Wherever they are resettled, individual families cannot adopt them; the task is simply too large.
And wherever they are resettled, the federal government cannot do all the work these families need because it is too big and is necessarily distracted by the gargantuan task of rebuilding that lies ahead.
Therefore, it is clear to me that the best solution to this emergency is for the houses of worship to step up to this sacred task and help resettle these families in their towns. Religious congregations are perfect because they are larger than a family and smaller than the government. They are perfect because they already exist. They are perfect because they are already spread out all over this great land, and most of all they are perfect because it is their mission to do this. The moral integrity of not just America is at stake now. The moral integrity of America’s churches and other holy communities is at stake now.
For religious communities located in cities where these evacuees are already resettled, the task of finding them is easy. For communities that have not yet received families, it is easy enough to ask your congressional representative to request that some displaced families and individuals be sent to your town. And then once they are near you, the next step in my half-baked idea is for your church to find them and welcome them and see to them and help feed and cloth them and help the kids get registered in school and help them find a place to live and pray and make a new home for themselves until the storm and its aftermath passes into some future night.

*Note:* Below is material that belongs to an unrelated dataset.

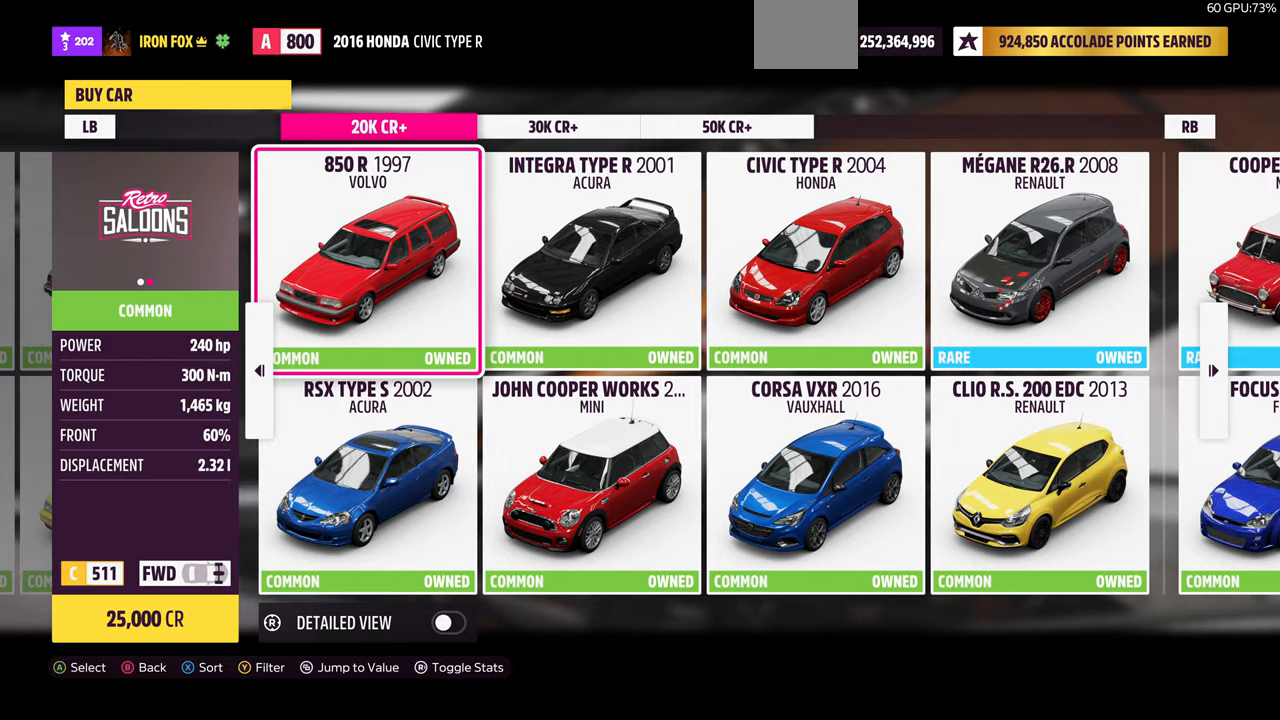
{"buttons": [], "left_stick": "center", "right_stick": "center", "events": []}
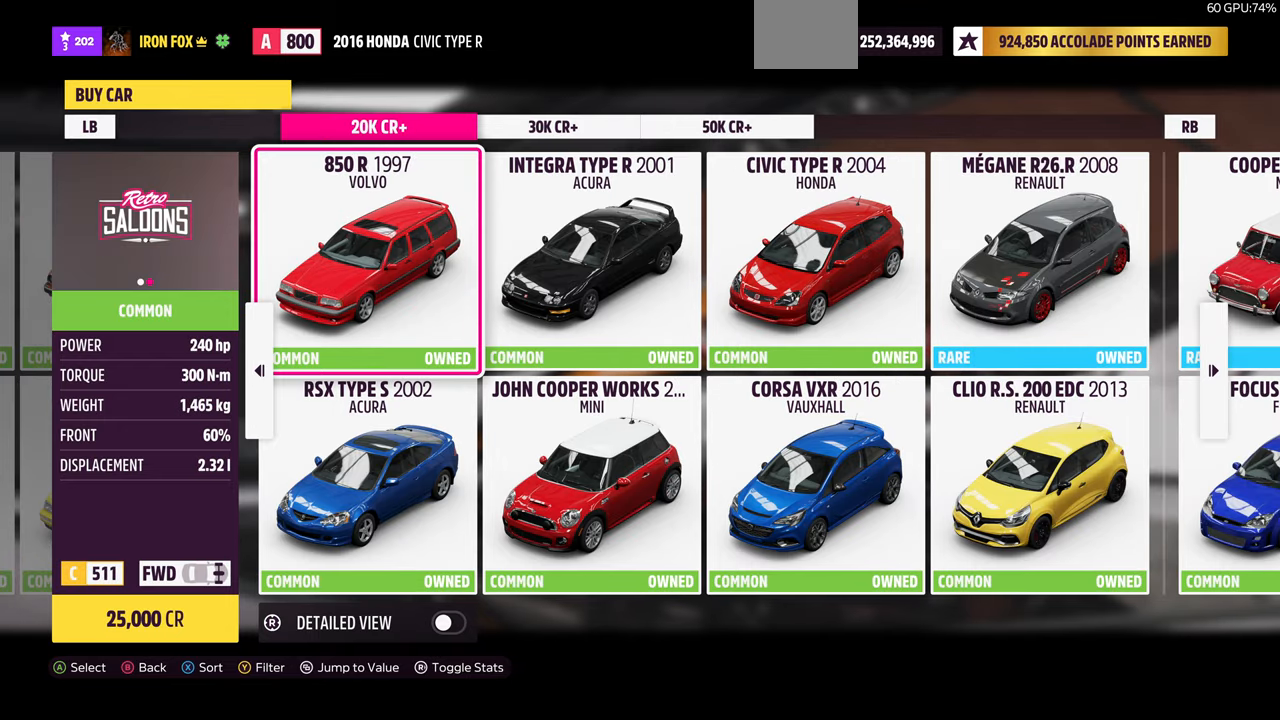
{"buttons": [], "left_stick": "center", "right_stick": "center", "events": [[33, "DPAD_DOWN", "down"], [167, "DPAD_DOWN", "up"]]}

The houses of worship across America must now become houses of refuge. That is the Starfish Project. I have no idea how this can happen or if it can happen. I know that many churches and synagogues have already opened their doors and their hearts to do this, but I have no idea how to go about the process of getting up to 200,000 families adopted.
All I know is that we need to do this to fulfill God’s commandment and my favorite story. God’s commandment comes from the prophet Isaiah, “You are a refuge to the poor, to the needy in distress, a shelter from the storm” (Isaiah 25:4). A check to the Red Cross is good but it alone is neither refuge nor shelter. A shelter is an opening of arms wide enough to catch them. A shelter is using our blessings to ease their burdens. A shelter is bringing them close to our hearts and holding them until they are strong enough to walk on their own to the next place they will decide to live. A shelter is a group of families of faith and hope, giving faith and hope to those who have just come up out of the waters and deserve to find more than a desert on the other side. America’s houses of worship are perfect shelters for the victims of this American storm. Some are already doing it now. More must do it tomorrow. And my favorite story comes from a book by Loren Eiseley, “The Star Thrower.” This is my version of his brilliant parable….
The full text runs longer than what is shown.